Over the past three election cycles, for example, voters in cities and metropolitan counties have approved billions of dollars for infrastructure investments that range from transit extensions to rail station redevelopment to road modernisation. In the 2016 election cycle alone, voters from Los Angeles and Seattle to Wake County North Carolina and Indianapolis approved nearly $200bn in additional taxes to spur ambitious transit and more sustainable patterns of development. At the same time, ballot initiatives passed in Broward County, Florida, Dayton, Ohio, King County, Washington and San Antonio, Texas are generating hundreds of millions of dollars in local revenues to provide children with high quality early education and other proven investments in young adults.
“New Localism,” however, extends far beyond traditional forms of public finance. Networks of public, private, and civic actors are trying to fill the void left by national governments with a wide array of innovative approaches to problem solving. Non-profit philanthropies in Pittsburgh have essentially replaced the state government as the go-to source of risk capital for investments in critical intermediaries like business incubators and technology clusters. Cities like Denver and Washington, DC are using the appreciation in real estate value to help pay for transformative infrastructure projects, the remake of Union Station and the deck-over of a portion of a 1960’s freeway respectively. Business leaders such as Dan Gilbert in Detroit and Paul Allen in Seattle are playing the role of catalytic developers and restoring downtowns to prior glory, while other tech entrepreneurs like Don Katz in Newark are using their capital to seed start-ups and entice employees to live in the city.

The emergence of “New Localism” is partly due to the abdication of higher levels of government, stymied by partisan gridlock and angry populism. But it is also a product of a restructuring economy that revalues proximity, density and multi-disciplinary innovation and new technological advances that give city leaders the data and evidence they need to design and deliver customised solutions that work. A nimble and networked economy rewards communities that are similarly nimble and networked while dramatically expanding the range of solutions that are available.

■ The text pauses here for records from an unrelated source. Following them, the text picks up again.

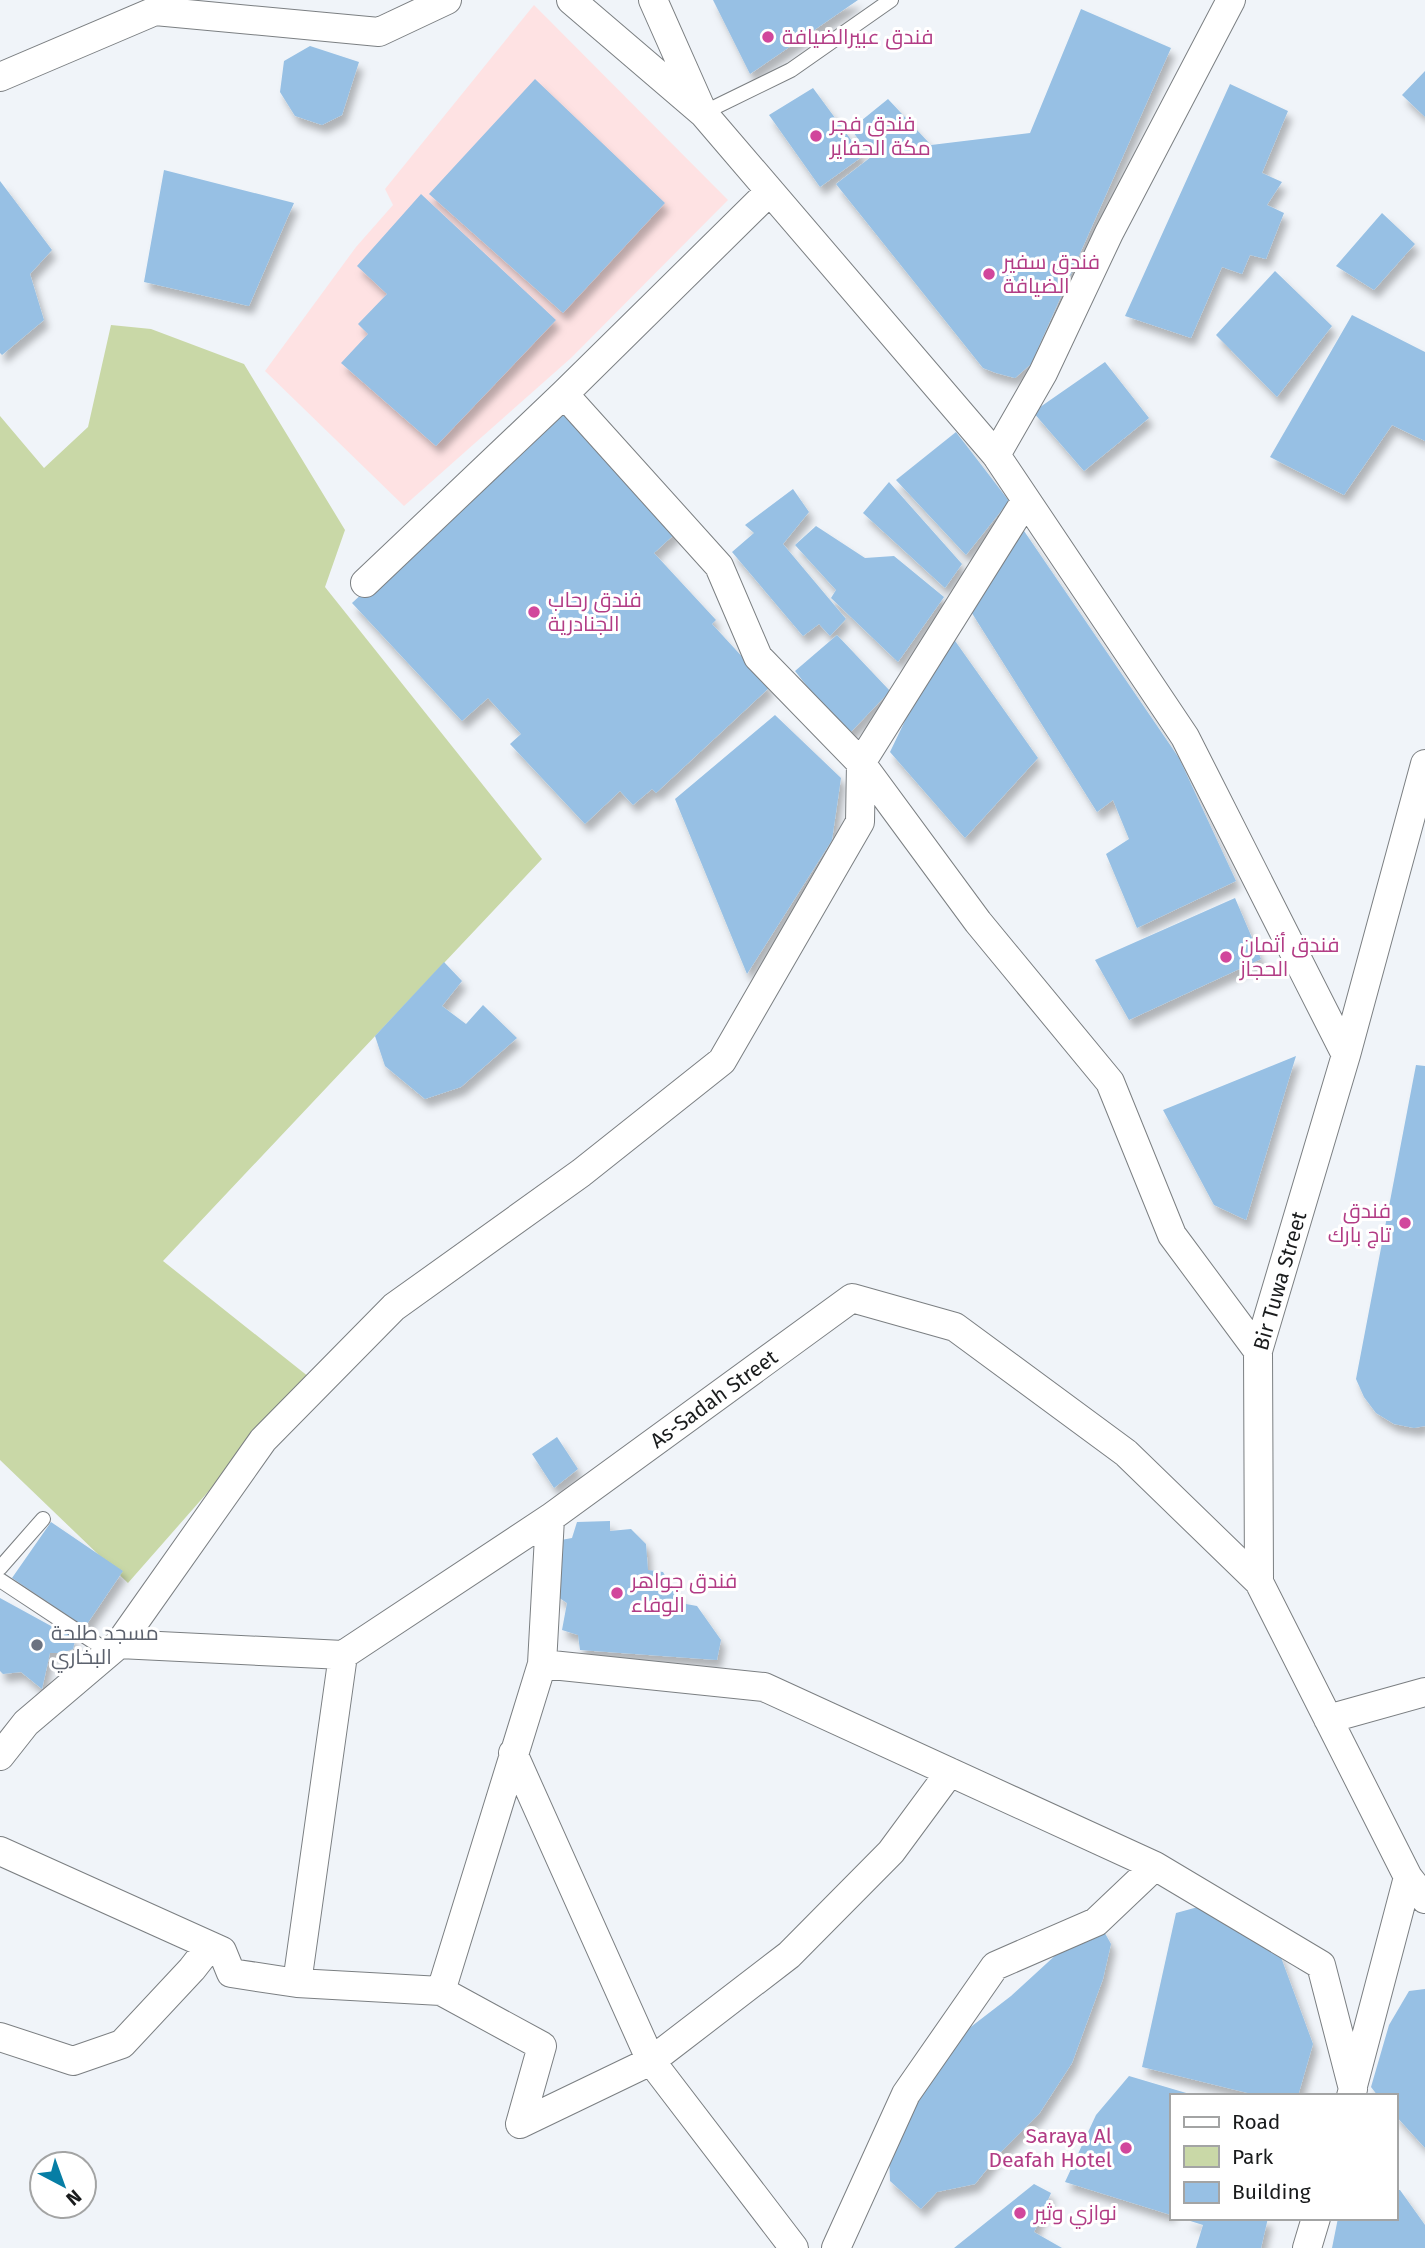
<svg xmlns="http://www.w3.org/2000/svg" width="1425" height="2248" font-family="'Fira Sans',Cairo,sans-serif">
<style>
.education{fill:#fee2e3}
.green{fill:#c9d8a7}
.building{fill:#97c0e4;filter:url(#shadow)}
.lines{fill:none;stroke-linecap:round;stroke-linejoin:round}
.service-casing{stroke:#7b7f82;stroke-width:16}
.minor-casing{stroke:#7b7f82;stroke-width:30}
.service{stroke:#fff;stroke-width:14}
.minor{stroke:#fff;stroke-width:28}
.hotel-dot{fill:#d1479c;stroke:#fff;stroke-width:2.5}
.worship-dot{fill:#6b7280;stroke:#fff;stroke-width:2.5}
.labels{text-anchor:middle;stroke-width:6;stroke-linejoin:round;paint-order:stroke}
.hotel-label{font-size:21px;fill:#b23c85;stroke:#fff;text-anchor:start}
.street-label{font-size:21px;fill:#191b1c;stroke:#fff}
.worship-label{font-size:21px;fill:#5b616d;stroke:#fff;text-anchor:start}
</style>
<defs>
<filter id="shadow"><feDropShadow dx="4.5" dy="8" stdDeviation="3.5" flood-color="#0004"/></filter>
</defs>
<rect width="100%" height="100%" fill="#f0f4f9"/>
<path class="education" d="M534 5 728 200 571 358 404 506 265 371 356 247 393 205 385 189Z"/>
<path class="green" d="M111 325 151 329 244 364 345 530 325 587 542 859 163 1261 309 1377 128 1583 0 1460V416L44 468 88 427Z"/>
<path class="building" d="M713 0H858L750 74Z
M1081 9 1171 48 1031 364 1015 378 996 373 983 368 836 184 871 157 851 129 888 99 931 145 1030 133Z
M310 46 359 62 342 115 322 125 295 116 280 92 284 61Z
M1425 71V117L1402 95Z
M535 79 665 203 563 313 429 194Z
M1230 84 1288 111 1262 173 1282 182 1267 205 1284 213 1266 259 1250 255 1242 274 1222 267 1191 338 1125 316Z
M813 88 863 156 820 187 769 115Z
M164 170 294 203 249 306 144 282Z
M0 181 52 250 30 274 44 320 2 355 0 353Z
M421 194 556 320 436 446 341 363 368 334 358 324 387 294 357 266Z
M1382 213 1415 244 1374 290 1336 266Z
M1275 271 1332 326 1277 397 1216 335Z
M1352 315 1425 352V441L1392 425 1344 495 1270 457Z
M1105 362 1149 418 1084 471 1033 412Z
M563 408 678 531 654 553 716 620 712 624 770 687 656 793 652 789 633 805 620 791 585 824 510 744 521 734 488 698 462 721 352 603Z
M956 432 1009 501 966 555 896 480Z
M889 482 962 564 945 588 863 513Z
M793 489 809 512 783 544 846 619 830 636 819 624 803 636 732 552 754 533 745 525Z
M816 526 865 558 894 556 944 597 898 662 831 598 836 590 795 545Z
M1022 528 1179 758 1236 881 1137 928 1106 854 1129 839 1113 800 1097 812 970 610Z
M948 631 1038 758 965 838 890 752Z
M837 635 890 691 847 736 795 671Z
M775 715 841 778 832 840 747 974 675 799Z
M1235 898 1261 959 1129 1020 1095 960Z
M444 962 462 981 442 1006 466 1024 483 1005 517 1038 461 1087 425 1099 385 1066 375 1036Z
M1296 1056 1246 1220 1214 1205 1163 1110Z
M1416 1065 1425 1066V1426L1414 1428 1394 1424 1376 1413 1364 1397 1356 1379Z
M557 1437 578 1469 554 1488 532 1454Z
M610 1521V1531L631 1529 646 1544 648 1570 663 1572 673 1589 686 1604 697 1606 721 1640 717 1660 580 1650 578 1635 562 1630 567 1603 558 1597 561 1540 572 1538 577 1522Z
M51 1522 123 1571 85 1627 12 1578Z
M0 1598 62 1632 70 1634 75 1641 73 1649 62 1653H50L42 1689 21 1672 3 1674 0 1671Z
M1198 1907 1279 1952 1313 2044 1298 2096H1260L1142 2067 1176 1913Z
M1102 1928 1111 1944 1103 1979 1072 2063 1039 2114 1000 2153 975 2184 937 2192 921 2209 890 2181 889 2154 946 2046 1011 1996 1082 1931Z
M1425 1989V2148L1395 2115V2096H1378L1371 2087 1389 2025 1409 1991Z
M1129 2076 1193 2095 1171 2096V2215L1065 2182 1096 2115Z
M1034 2184 1051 2193 1034 2232 1062 2248H954Z
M1395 2190H1400L1425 2225V2248H1332L1338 2218H1395Z
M1268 2218 1261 2248H1196L1203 2225 1184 2219Z"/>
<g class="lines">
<defs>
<path id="service" d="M703 113 791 70 891 0
M0 1568 43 1519
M0 1580 109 1652"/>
<path id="minor" d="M571 0 703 113 996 455 1185 737 1346 1055
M653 0 700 106
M0 77 155 11 379 32 447 0
M564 394 719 566 758 657 861 763 978 922 1110 1082 1172 1235 1258 1351
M996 455 1043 373 1109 233 1231 0
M365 583 564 394 770 191
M1425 764 1346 1055 1258 1351 1259 1582 1408 1877 1425 1899
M550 1518 542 1664 764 1687 1155 1866
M119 1644 343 1655 550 1518 852 1298 955 1327 1126 1453 1259 1582
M1328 1719 1425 1692
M513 1753 651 2061 794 2248
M0 1756 26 1723 119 1644 263 1440 394 1307 581 1173 722 1061 860 822 861 763 1026 500
M0 1851 222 1951 231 1973 297 1983 343 1655
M297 1983 441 1991 542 1664
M441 1991 542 2046 520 2124
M0 2037 73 2061 122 2044 192 1969 210 1946
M1353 2086 1408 1877
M520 2124 651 2061 789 1955 891 1852 950 1772
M836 2248 906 2094 995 1966 1096 1922 1155 1866 1321 1965 1353 2089 1351 2096
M1307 2248 1316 2218"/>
</defs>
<use href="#service" class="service-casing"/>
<use href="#minor" class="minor-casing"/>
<use href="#service" class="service"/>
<use href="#minor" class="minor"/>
</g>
<g class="hotel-dot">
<circle cx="768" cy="37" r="7"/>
<circle cx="816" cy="136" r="7"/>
<circle cx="989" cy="274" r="7"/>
<circle cx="534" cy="612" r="7"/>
<circle cx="1226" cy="957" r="7"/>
<circle cx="1405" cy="1223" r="7"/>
<circle cx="617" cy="1593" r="7"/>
<circle cx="1126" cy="2148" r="7"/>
<circle cx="1020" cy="2213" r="7"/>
</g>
<circle class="worship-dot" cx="37" cy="1645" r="7"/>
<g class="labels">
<g class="hotel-label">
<text x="782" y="44">فندق عبيرالضيافة</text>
<text x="830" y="131">فندق فجر<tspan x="830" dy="24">مكة الحفاير</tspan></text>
<text x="1003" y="269">فندق سفير<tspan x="1003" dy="24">الضيافة</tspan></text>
<text x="548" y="607">فندق رحاب<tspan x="548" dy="24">الجنادرية</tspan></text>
<text x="1240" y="952">فندق أثمان<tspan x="1240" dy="24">الحجاز</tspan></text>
<text x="1391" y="1218" text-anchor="end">فندق<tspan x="1391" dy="24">تاج بارك</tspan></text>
<text x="631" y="1588">فندق جواهر<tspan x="631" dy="24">الوفاء</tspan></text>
<text x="1112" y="2143" text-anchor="end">Saraya Al<tspan x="1112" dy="24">Deafah Hotel</tspan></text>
<text x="1034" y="2220">نوازي وثير</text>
</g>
<g class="street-label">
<text transform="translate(1280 1281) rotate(-74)" y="7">Bir Tuwa Street</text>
<text transform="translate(714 1399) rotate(-36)" y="7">As-Sadah Street</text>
</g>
<g class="worship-label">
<text x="51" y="1640">مسجد طلحة<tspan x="51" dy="24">البخاري</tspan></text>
</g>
</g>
<rect x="1170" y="2094" width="228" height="126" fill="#ffffff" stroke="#a3a4a4" stroke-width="2"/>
<rect x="1184" y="2117" width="35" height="10" fill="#ffffff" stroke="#a3a4a4" stroke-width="2"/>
<text x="1232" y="2129" font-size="21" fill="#191b1c">Road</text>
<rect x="1184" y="2146" width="35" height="21" fill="#c9d8a7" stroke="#a3a4a4" stroke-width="2"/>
<text x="1232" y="2164" font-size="21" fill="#191b1c">Park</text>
<rect x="1184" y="2182" width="35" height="21" fill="#97c0e4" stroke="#a3a4a4" stroke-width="2"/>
<text x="1232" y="2199" font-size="21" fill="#191b1c">Building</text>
<g transform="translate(63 2185) rotate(139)"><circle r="33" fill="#ffffff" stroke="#a3a4a4" stroke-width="2"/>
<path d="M0-5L12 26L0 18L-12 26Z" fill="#077ea5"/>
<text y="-10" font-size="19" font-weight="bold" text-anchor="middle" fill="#191b1c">N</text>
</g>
</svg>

“New Localism” reflects a new horizontal rather than vertical mechanism for how societies solve hard problems. Cities are constantly crafting new ways of addressing challenges that are urgent, immediate and often highly visible. Solutions that are concrete, imaginative and tested on the ground do not stay local for long. Rather they are captured and codified and then adapted and tailored to other cities, taking into account the different economic and social starting points and fiscal conditions of different cities. Cities may be on their own, given the abdication of responsibility by national governments and states, but they are not alone. Other cities are continuously inventing solutions that are ripe for replication.

The rise of “New Localism” is a reminder that the power of cities and counties is not like the power of nations or states. It is grounded in markets and civics more than constitutions or charters. It is multi- rather than mono-sectoral. It is defined by pragmatism rather than strait jacketed partisanship. And it is enmeshed in global flows of capital, labour, products, ideas and practices.

The 21st century has often been described as an Urban Age. “New Localism” represents the means by which the full potential of this new urban order can be realised.